TASK TO COMPLETE: Copy the material below exactly, starting at the line containing "ТОРГОВЫЙ ДОМ СДЛ, ООО" and continuing through the end, with both ends included. Leave the picture markers out of your copy.
BEGIN SUPPLIED ENTRIES
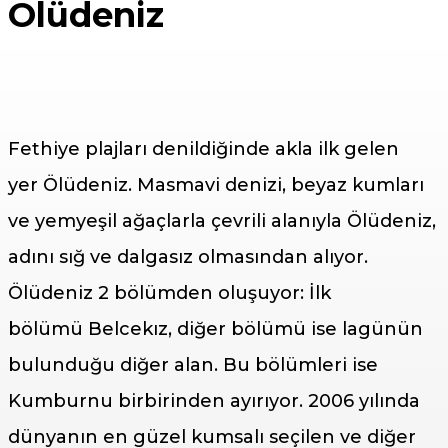
Ölüdeniz
Fethiye plajları denildiğinde akla ilk gelen
yer Ölüdeniz. Masmavi denizi, beyaz kumları
ve yemyeşil ağaçlarla çevrili alanıyla Ölüdeniz,
adını sığ ve dalgasız olmasından alıyor.
Ölüdeniz 2 bölümden oluşuyor: İlk
bölümü Belcekız, diğer bölümü ise lagünün
bulunduğu diğer alan. Bu bölümleri ise
Kumburnu birbirinden ayırıyor. 2006 yılında
dünyanın en güzel kumsalı seçilen ve diğer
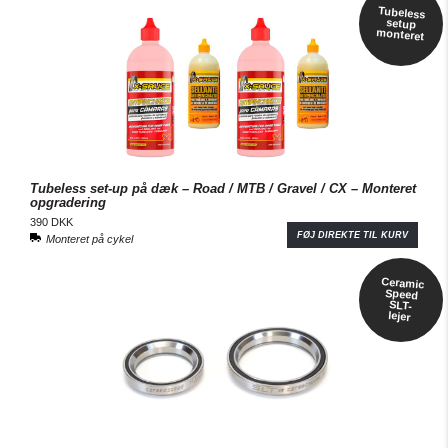
Tubeless
setup
monteret
Tubeless set-up på dæk – Road / MTB / Gravel / CX – Monteret
opgradering
390 DKK
FØJ DIREKTE TIL KURV
Monteret på cykel
Ceramic
Speed
SLT-
lejer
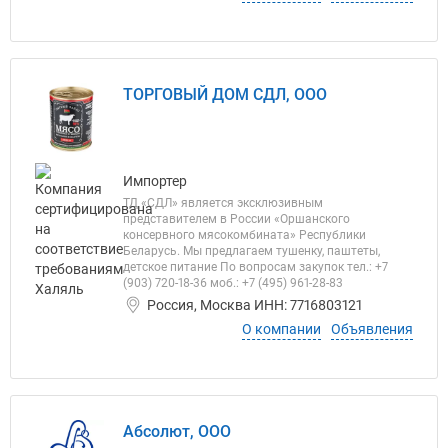
ТОРГОВЫЙ ДОМ СДЛ, ООО
Импортер
ТД «СДЛ» является эксклюзивным
представителем в России «Оршанского
консервного мясокомбината» Республики
Беларусь. Мы предлагаем тушенку, паштеты,
детское питание По вопросам закупок тел.: +7
(903) 720-18-36 моб.: +7 (495) 961-28-83
Россия, Москва ИНН: 7716803121
О компании
Объявления
Абсолют, ООО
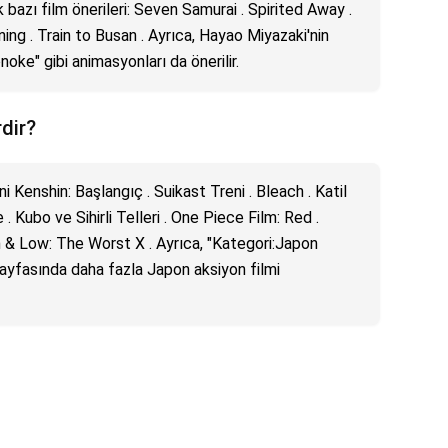
bazı film önerileri: Seven Samurai . Spirited Away .
ing . Train to Busan . Ayrıca, Hayao Miyazaki'nin
ke" gibi animasyonları da önerilir.
rdir?
i Kenshin: Başlangıç . Suikast Treni . Bleach . Katil
 Kubo ve Sihirli Telleri . One Piece Film: Red .
 & Low: The Worst X . Ayrıca, "Kategori:Japon
i sayfasında daha fazla Japon aksiyon filmi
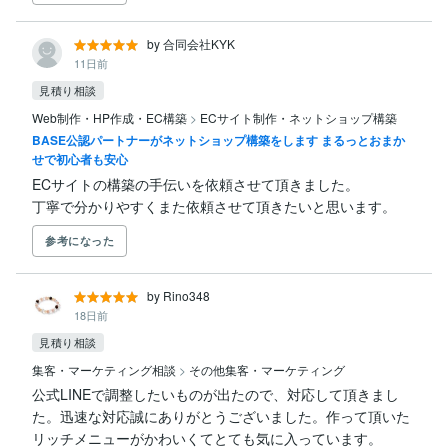
by 合同会社KYK
11日前
見積り相談
Web制作・HP作成・EC構築
>
ECサイト制作・ネットショップ構築
BASE公認パートナーがネットショップ構築をします まるっとおまか
せで初心者も安心
ECサイトの構築の手伝いを依頼させて頂きました。

丁寧で分かりやすくまた依頼させて頂きたいと思います。
参考になった
by Rino348
18日前
見積り相談
集客・マーケティング相談
>
その他集客・マーケティング
公式LINEで調整したいものが出たので、対応して頂きまし
た。迅速な対応誠にありがとうございました。作って頂いた
リッチメニューがかわいくてとても気に入っています。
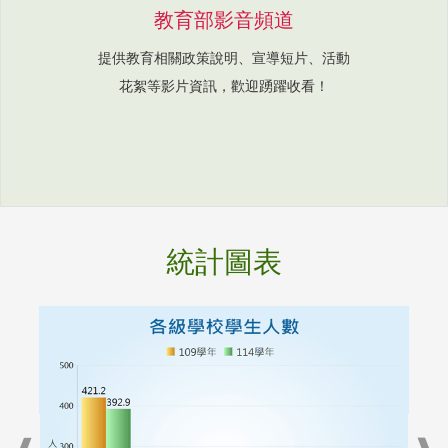
教育部影音頻道
提供教育相關政策說明、宣導短片、活動
花絮等影片資訊，歡迎踴躍收看！
統計圖表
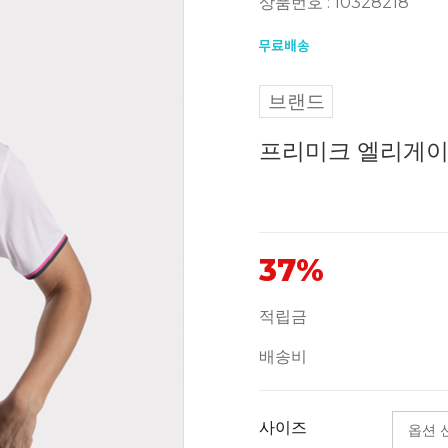
상품번호 : 10328218
브랜드
프리미크 엘리게이터
37%
적립금
배송비
사이즈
END SUPPLIED ENTRIES
ANSWER BOX:
ТОРГОВЫЙ ДОМ СДЛ, ООО
Импортер
ТД «СДЛ» является эксклюзивным
представителем в России «Оршанского
консервного мясокомбината» Республики
Беларусь. Мы предлагаем тушенку, паштеты,
детское питание По вопросам закупок тел.: +7
(903) 720-18-36 моб.: +7 (495) 961-28-83
Россия, Москва ИНН: 7716803121
О компании
Объявления
Абсолют, ООО
bazı film önerileri: Seven Samurai . Spirited Away .
ing . Train to Busan . Ayrıca, Hayao Miyazaki'nin
ke" gibi animasyonları da önerilir.
rdir?
i Kenshin: Başlangıç . Suikast Treni . Bleach . Katil
 Kubo ve Sihirli Telleri . One Piece Film: Red .
 & Low: The Worst X . Ayrıca, "Kategori:Japon
i sayfasında daha fazla Japon aksiyon filmi
by 合同会社KYK
11日前
見積り相談
Web制作・HP作成・EC構築
>
ECサイト制作・ネットショップ構築
BASE公認パートナーがネットショップ構築をします まるっとおまか
せで初心者も安心
ECサイトの構築の手伝いを依頼させて頂きました。

丁寧で分かりやすくまた依頼させて頂きたいと思います。
参考になった
by Rino348
18日前
見積り相談
集客・マーケティング相談
>
その他集客・マーケティング
公式LINEで調整したいものが出たので、対応して頂きまし
た。迅速な対応誠にありがとうございました。作って頂いた
リッチメニューがかわいくてとても気に入っています。
教育部影音頻道
提供教育相關政策說明、宣導短片、活動
花絮等影片資訊，歡迎踴躍收看！
統計圖表
상품번호 : 10328218
브랜드
프리미크 엘리게이터
37%
적립금
배송비
사이즈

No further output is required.